La questione femminile e la doppia discriminazione
Uno dei temi più interessanti su cui il volume invita a riflettere è quello delle donne che, nel vasto e multiforme mondo della disabilità, sono doppiamente discriminate, in quanto donne e in quanto disabili. C’è una questione femminile che va avanti da anni “con concrete manifestazioni di oggettiva discriminazione sia pure involontaria” spiega la senatrice: pur essendo al primo posto sia nel ruolo di caregiver familiari sia all’interno delle professioni di cura, le donne vengono totalmente dimenticate quando manifestano esse stesse una disabilità. Le prime critiche, emerse verso la metà degli anni Ottanta, riguardano i movimenti femministi e i Disability Studies, accusati di non aver dato voce alle donne con disabilità: impedendo loro di rendere pubbliche le proprie esperienze, infatti, non si è fatto che accentuarne la condizione di emarginazione sociale, esponendole a un rischio maggiore di subire abusi e violenze.
Disabilità e bioetica
Una riflessione a parte merita l’ultimo capitolo del volume dedicato alle questioni riguardanti il fine vita, compresa la raccolta di firme per il referendum popolare per approvare una legge sull’eutanasia. È un argomento difficile e complesso che, a differenza dei molti altri trattati nel volume, non vede il giudizio unanime dei molti – singoli, gruppi, organizzazioni grandi e piccole – che si battono per il miglioramento delle condizioni di vita delle persone con disabilità. “È una delle grandi sfide che il nostro tempo ci pone sul piano bioetico e giuridico”, afferma l’autrice che, alcune righe più giù, accusa la narrazione mediatica sul tema colpevole, nella sua opinione, di orientare il sentire dell’opinione pubblica facendo leva sul sentimento di pietà suscitato dalla descrizione dettagliata, e in qualche modo strumentale, delle indicibili sofferenze a cui sarebbero sottoposte alcune persone con gravissima disabilità. Se l’aiuto medico a morire dovrebbe essere riservato unicamente a persone perfettamente capaci di intendere e di volere ma non più in grado di sopportare il dolore, il rischio è quello di scivolare velocemente fino all’eutanasia per gli incapaci. La riflessione non può dunque non considerare la necessità di tutela per le persone gravemente depresse, i malati di Alzheimer e perfino i minori. “La disabilità, drammaticamente rappresentata, è stata la chiave per l’approvazione dell’eutanasia, in quella che molti hanno definito una sorta di eugenetica del XXI secolo.
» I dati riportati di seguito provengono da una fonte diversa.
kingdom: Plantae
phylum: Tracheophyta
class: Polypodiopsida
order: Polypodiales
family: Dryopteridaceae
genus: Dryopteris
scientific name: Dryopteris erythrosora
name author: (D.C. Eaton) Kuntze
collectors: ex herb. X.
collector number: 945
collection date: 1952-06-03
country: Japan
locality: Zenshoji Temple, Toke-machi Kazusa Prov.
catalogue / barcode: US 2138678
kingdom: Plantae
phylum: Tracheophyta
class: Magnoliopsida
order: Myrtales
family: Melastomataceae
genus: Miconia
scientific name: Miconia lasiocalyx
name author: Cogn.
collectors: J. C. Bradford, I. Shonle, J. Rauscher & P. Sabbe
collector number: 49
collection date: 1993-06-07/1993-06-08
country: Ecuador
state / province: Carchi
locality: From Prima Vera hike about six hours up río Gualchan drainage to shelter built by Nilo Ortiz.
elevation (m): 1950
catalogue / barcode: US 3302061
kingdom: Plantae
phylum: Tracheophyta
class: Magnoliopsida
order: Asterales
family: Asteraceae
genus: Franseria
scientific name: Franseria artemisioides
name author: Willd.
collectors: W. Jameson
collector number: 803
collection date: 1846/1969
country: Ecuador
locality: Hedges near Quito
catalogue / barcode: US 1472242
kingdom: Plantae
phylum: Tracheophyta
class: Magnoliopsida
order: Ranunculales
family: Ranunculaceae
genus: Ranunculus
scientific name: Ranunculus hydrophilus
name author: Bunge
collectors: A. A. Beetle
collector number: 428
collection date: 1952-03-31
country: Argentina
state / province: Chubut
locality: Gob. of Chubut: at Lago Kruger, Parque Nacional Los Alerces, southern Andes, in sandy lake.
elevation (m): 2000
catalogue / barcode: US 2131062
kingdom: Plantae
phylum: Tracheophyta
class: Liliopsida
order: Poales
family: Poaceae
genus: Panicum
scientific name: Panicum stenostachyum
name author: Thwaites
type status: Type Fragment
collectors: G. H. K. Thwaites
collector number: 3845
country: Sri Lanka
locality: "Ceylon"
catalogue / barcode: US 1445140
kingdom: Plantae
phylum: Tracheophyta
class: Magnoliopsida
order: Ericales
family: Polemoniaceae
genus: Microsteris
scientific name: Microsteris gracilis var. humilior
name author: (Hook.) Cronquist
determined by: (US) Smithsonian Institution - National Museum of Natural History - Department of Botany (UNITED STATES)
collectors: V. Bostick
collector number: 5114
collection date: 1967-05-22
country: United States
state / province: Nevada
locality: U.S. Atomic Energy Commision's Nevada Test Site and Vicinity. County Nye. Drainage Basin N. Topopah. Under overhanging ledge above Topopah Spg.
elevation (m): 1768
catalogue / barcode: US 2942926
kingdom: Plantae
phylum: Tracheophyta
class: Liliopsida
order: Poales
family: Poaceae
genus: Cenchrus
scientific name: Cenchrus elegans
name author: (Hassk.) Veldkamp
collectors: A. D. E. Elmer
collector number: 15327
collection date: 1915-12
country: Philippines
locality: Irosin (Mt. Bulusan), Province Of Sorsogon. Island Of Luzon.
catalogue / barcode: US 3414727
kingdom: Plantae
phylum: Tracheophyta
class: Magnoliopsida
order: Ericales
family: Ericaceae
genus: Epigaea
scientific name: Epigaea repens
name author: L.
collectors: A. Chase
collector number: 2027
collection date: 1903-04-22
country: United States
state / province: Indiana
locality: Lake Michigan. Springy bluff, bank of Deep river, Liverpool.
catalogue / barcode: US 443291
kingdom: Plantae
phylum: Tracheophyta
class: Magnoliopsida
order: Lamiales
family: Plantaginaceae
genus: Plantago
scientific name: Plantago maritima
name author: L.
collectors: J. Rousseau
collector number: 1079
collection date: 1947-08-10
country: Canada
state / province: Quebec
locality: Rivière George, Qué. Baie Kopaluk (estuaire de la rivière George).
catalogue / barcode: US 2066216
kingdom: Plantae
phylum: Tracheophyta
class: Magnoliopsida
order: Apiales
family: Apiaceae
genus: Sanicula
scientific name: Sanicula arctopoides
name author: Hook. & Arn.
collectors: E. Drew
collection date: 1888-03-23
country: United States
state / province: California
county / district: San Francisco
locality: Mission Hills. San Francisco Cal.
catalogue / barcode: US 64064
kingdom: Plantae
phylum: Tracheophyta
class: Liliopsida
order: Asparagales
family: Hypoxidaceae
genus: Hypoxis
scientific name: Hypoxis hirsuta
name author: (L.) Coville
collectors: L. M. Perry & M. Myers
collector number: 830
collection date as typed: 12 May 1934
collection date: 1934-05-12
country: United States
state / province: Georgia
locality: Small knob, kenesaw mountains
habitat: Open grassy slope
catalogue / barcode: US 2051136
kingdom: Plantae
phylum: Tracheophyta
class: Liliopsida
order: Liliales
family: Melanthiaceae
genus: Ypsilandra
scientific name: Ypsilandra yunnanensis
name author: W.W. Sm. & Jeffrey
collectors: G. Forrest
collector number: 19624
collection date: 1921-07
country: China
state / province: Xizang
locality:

Disabili con diritto a morire perché è stato sottratto loro il diritto a vivere”. Il giudizio dell’autrice è netto, il tema è fortemente divisivo. Tuttavia il valore intrinseco della bioetica è proprio il pluralismo, ben venga dunque un confronto aperto e franco tra quelle parti della società civile impegnate per la tutela dei diritti delle persone con disabilità.